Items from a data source
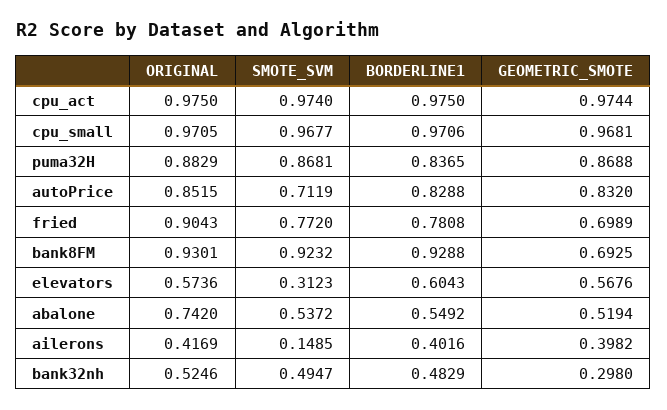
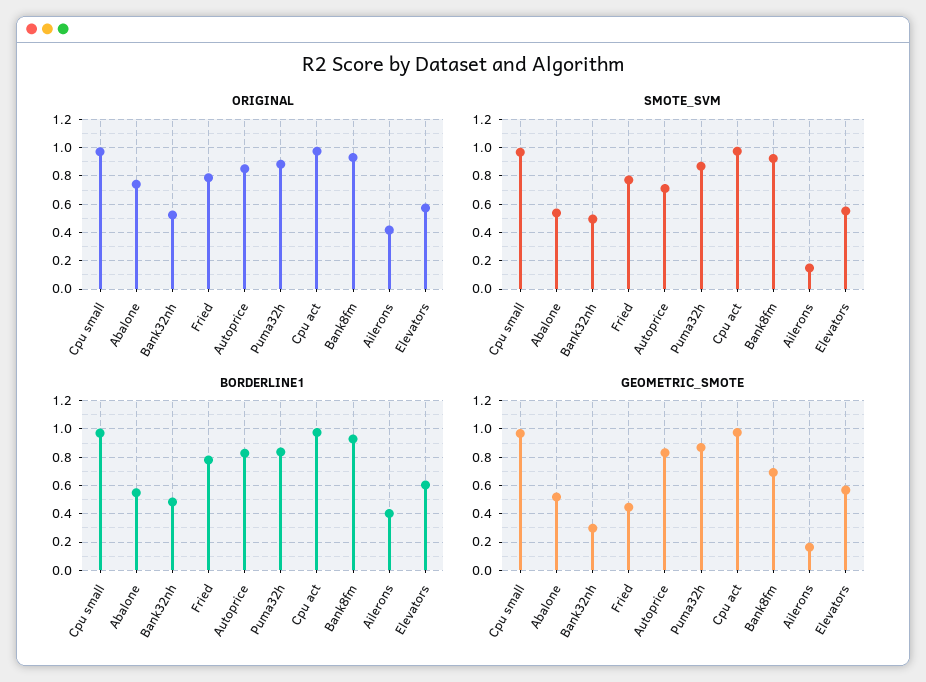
ORIGINAL, fried: 0.9043 -> 0.8
GEOMETRIC_SMOTE, fried: 0.6989 -> 0.45
SMOTE_SVM, elevators: 0.3123 -> 0.55
GEOMETRIC_SMOTE, ailerons: 0.3982 -> 0.15

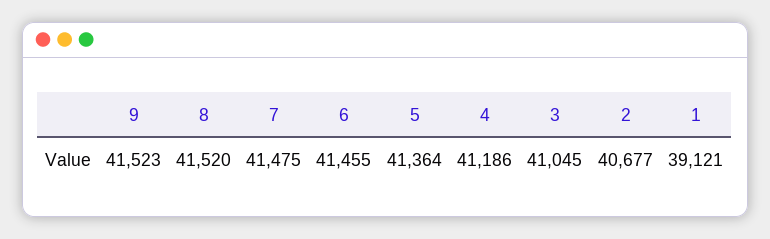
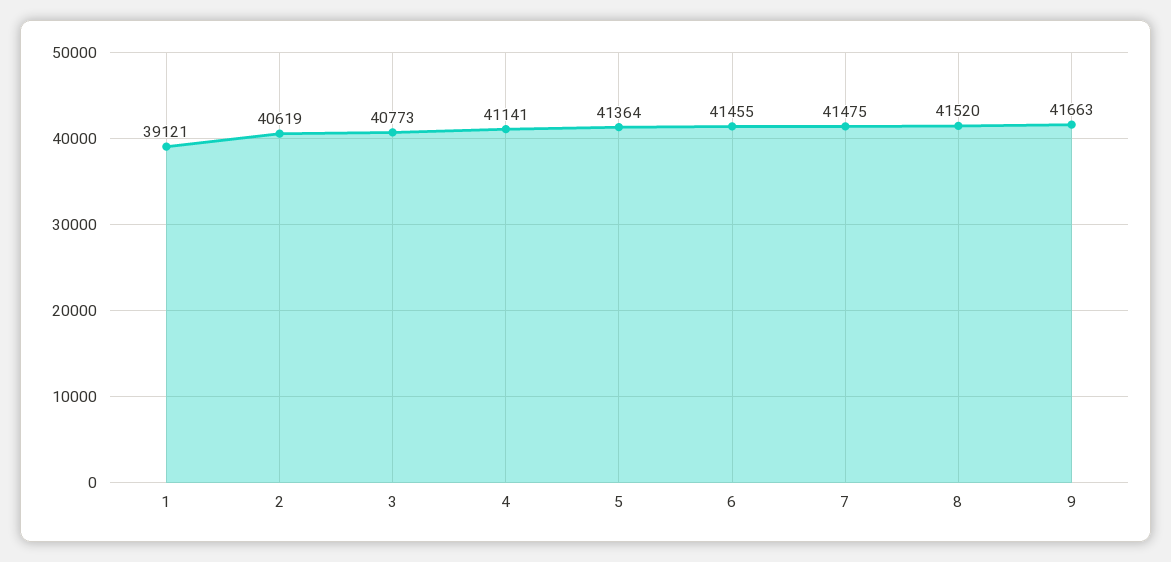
9: 41523 -> 41663
4: 41186 -> 41141
3: 41045 -> 40773
2: 40677 -> 40619

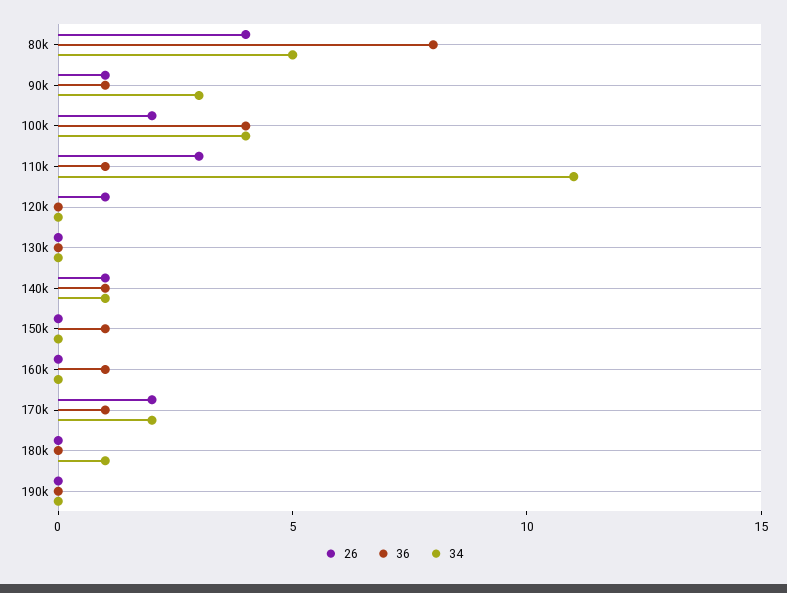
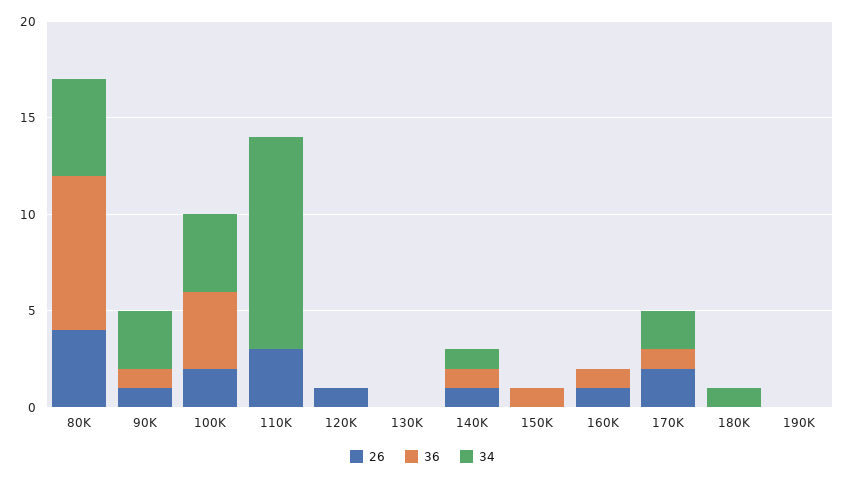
36, 110k: 1 -> 0
26, 160k: 0 -> 1

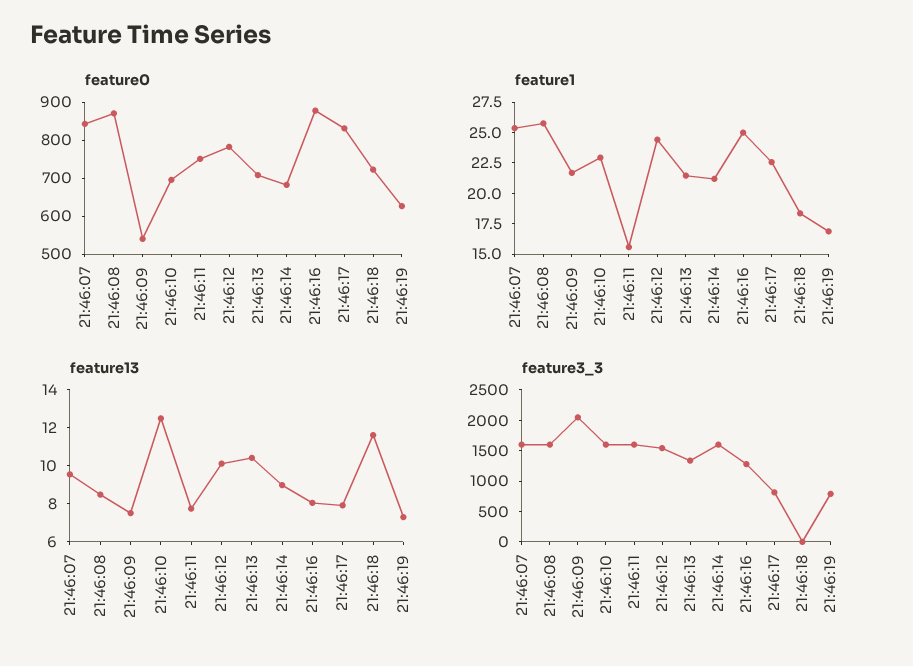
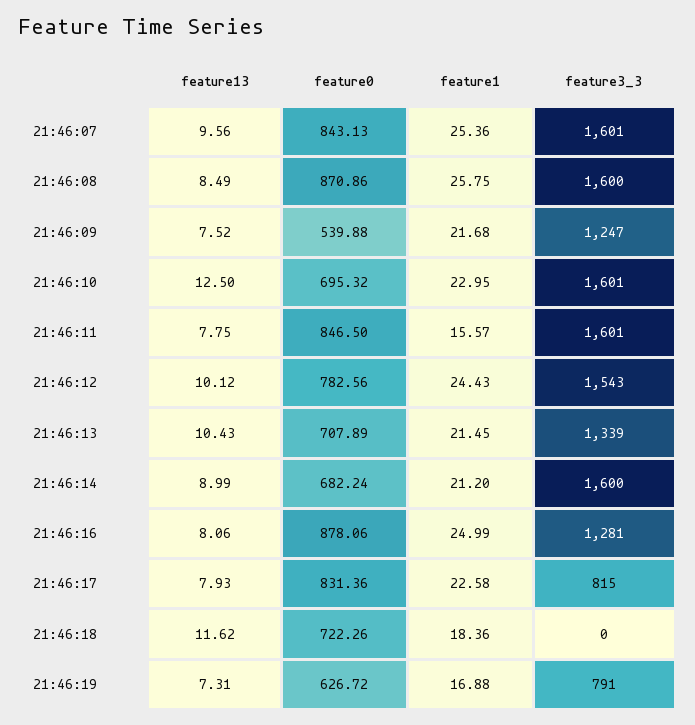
feature0, 21:46:11: 750 -> 846.5
feature3_3, 21:46:09: 2000 -> 1247

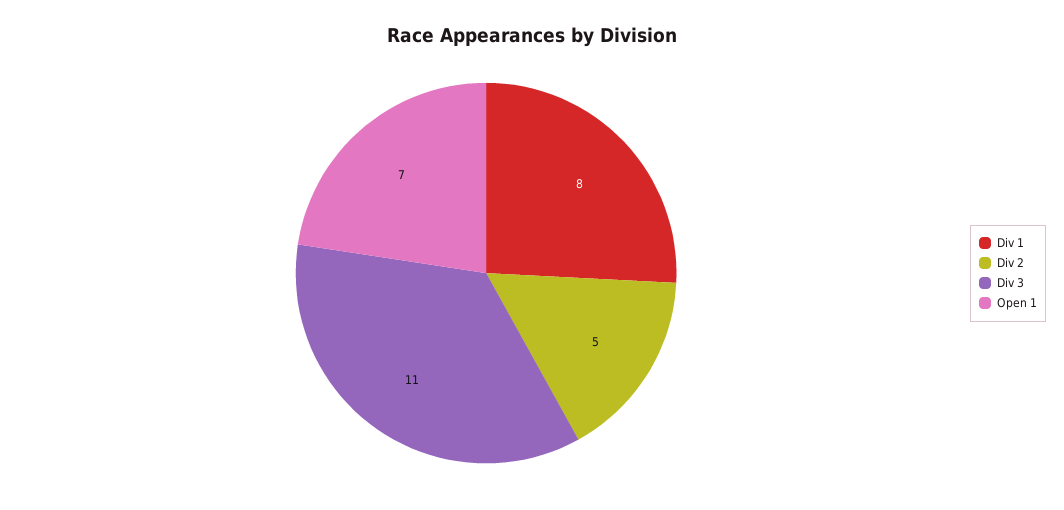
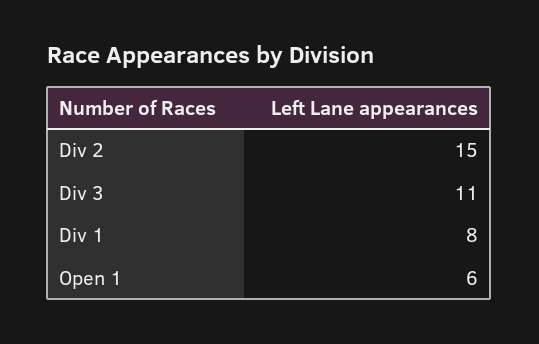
Div 2: 5 -> 15
Open 1: 7 -> 6

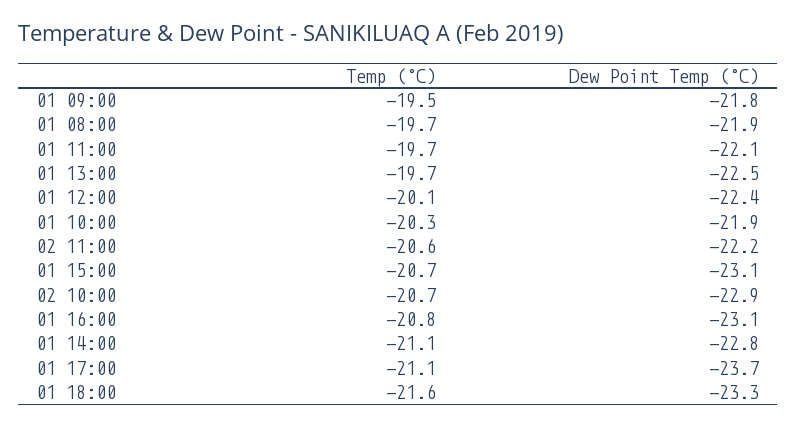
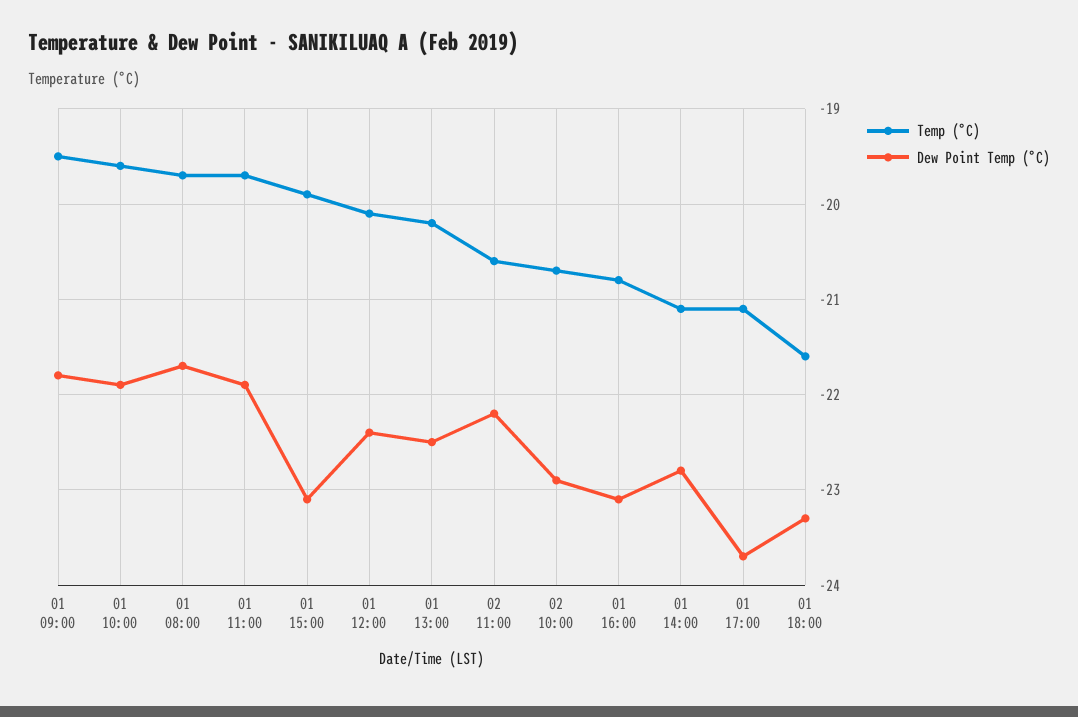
Dew Point Temp (°C), 01 08:00: -21.9 -> -21.7
Dew Point Temp (°C), 01 11:00: -22.1 -> -21.9
Temp (°C), 01 13:00: -19.7 -> -20.2
Temp (°C), 01 10:00: -20.3 -> -19.6
Temp (°C), 01 15:00: -20.7 -> -19.9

* Exercise details:
From the records above, return each line that has the string "Point".

* Problem solution:
Dew Point Temp (°C), 01 08:00: -21.9 -> -21.7
Dew Point Temp (°C), 01 11:00: -22.1 -> -21.9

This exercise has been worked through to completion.